Attention implementation

# SDPA (default on PyTorch >= 2.0)
model = AutoModel.from_pretrained("Taykhoom/DNABERT2", trust_remote_code=True,
                                   attn_implementation="sdpa")

# Flash Attention 2
model = AutoModel.from_pretrained("Taykhoom/DNABERT2", trust_remote_code=True,
                                   attn_implementation="flash_attention_2",
                                   torch_dtype=torch.bfloat16)

Implementation Notes

The original DNABERT-2 codebase uses a Triton-based flash attention implementation (flash_attn_triton.py).
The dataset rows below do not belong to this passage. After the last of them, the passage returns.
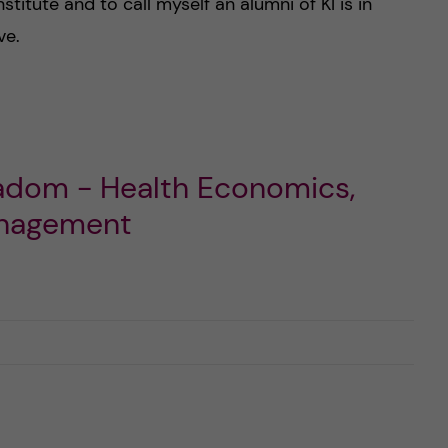
stitute and to call myself an alumni of KI is in
ve.
madom - Health Economics,
anagement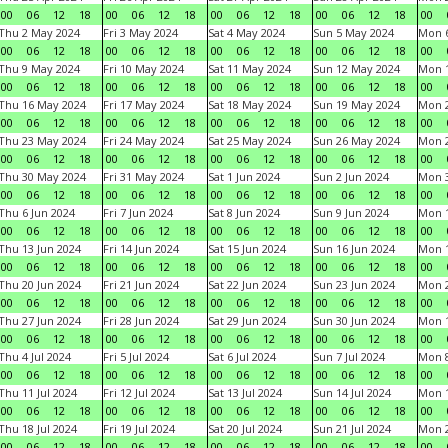
00
06
12
18
00
06
12
18
00
06
12
18
00
06
12
18
00
Thu 2 May 2024
Fri 3 May 2024
Sat 4 May 2024
Sun 5 May 2024
Mon 
00
06
12
18
00
06
12
18
00
06
12
18
00
06
12
18
00
Thu 9 May 2024
Fri 10 May 2024
Sat 11 May 2024
Sun 12 May 2024
Mon 
00
06
12
18
00
06
12
18
00
06
12
18
00
06
12
18
00
Thu 16 May 2024
Fri 17 May 2024
Sat 18 May 2024
Sun 19 May 2024
Mon 
00
06
12
18
00
06
12
18
00
06
12
18
00
06
12
18
00
Thu 23 May 2024
Fri 24 May 2024
Sat 25 May 2024
Sun 26 May 2024
Mon 
00
06
12
18
00
06
12
18
00
06
12
18
00
06
12
18
00
Thu 30 May 2024
Fri 31 May 2024
Sat 1 Jun 2024
Sun 2 Jun 2024
Mon 3
00
06
12
18
00
06
12
18
00
06
12
18
00
06
12
18
00
Thu 6 Jun 2024
Fri 7 Jun 2024
Sat 8 Jun 2024
Sun 9 Jun 2024
Mon 1
00
06
12
18
00
06
12
18
00
06
12
18
00
06
12
18
00
Thu 13 Jun 2024
Fri 14 Jun 2024
Sat 15 Jun 2024
Sun 16 Jun 2024
Mon 1
00
06
12
18
00
06
12
18
00
06
12
18
00
06
12
18
00
Thu 20 Jun 2024
Fri 21 Jun 2024
Sat 22 Jun 2024
Sun 23 Jun 2024
Mon 2
00
06
12
18
00
06
12
18
00
06
12
18
00
06
12
18
00
Thu 27 Jun 2024
Fri 28 Jun 2024
Sat 29 Jun 2024
Sun 30 Jun 2024
Mon 1
00
06
12
18
00
06
12
18
00
06
12
18
00
06
12
18
00
Thu 4 Jul 2024
Fri 5 Jul 2024
Sat 6 Jul 2024
Sun 7 Jul 2024
Mon 8
00
06
12
18
00
06
12
18
00
06
12
18
00
06
12
18
00
Thu 11 Jul 2024
Fri 12 Jul 2024
Sat 13 Jul 2024
Sun 14 Jul 2024
Mon 1
00
06
12
18
00
06
12
18
00
06
12
18
00
06
12
18
00
Thu 18 Jul 2024
Fri 19 Jul 2024
Sat 20 Jul 2024
Sun 21 Jul 2024
Mon 2
00
06
12
18
00
06
12
18
00
06
12
18
00
06
12
18
00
This HF port uses Taykhoom/MosaicBERT-updated which replaces it with the standard flash-attn package, and also adds attn_implementation="sdpa" support. These were not part of the original codebase.

Citation

@misc{zhou2023_dnabert2,
  title   = {{DNABERT}-2: Efficient Foundation Model and Benchmark For Multi-Species Genome},
  author  = {Zhou, Zhihan and Ji, Yanrong and Li, Weijian and Dutta, Pratik and
             Davuluri, Ramana and Liu, Han},
  year    = {2023},
  eprint  = {2306.15006},
  archivePrefix = {arXiv},
  primaryClass  = {q-bio.GN}
}

Credits

Original DNABERT-2 model and code by Zhou et al. Source: GitHub. The HF conversion code was authored primarily by Claude Code and reviewed manually by Taykhoom Dalal.

License

MIT, following the original repository.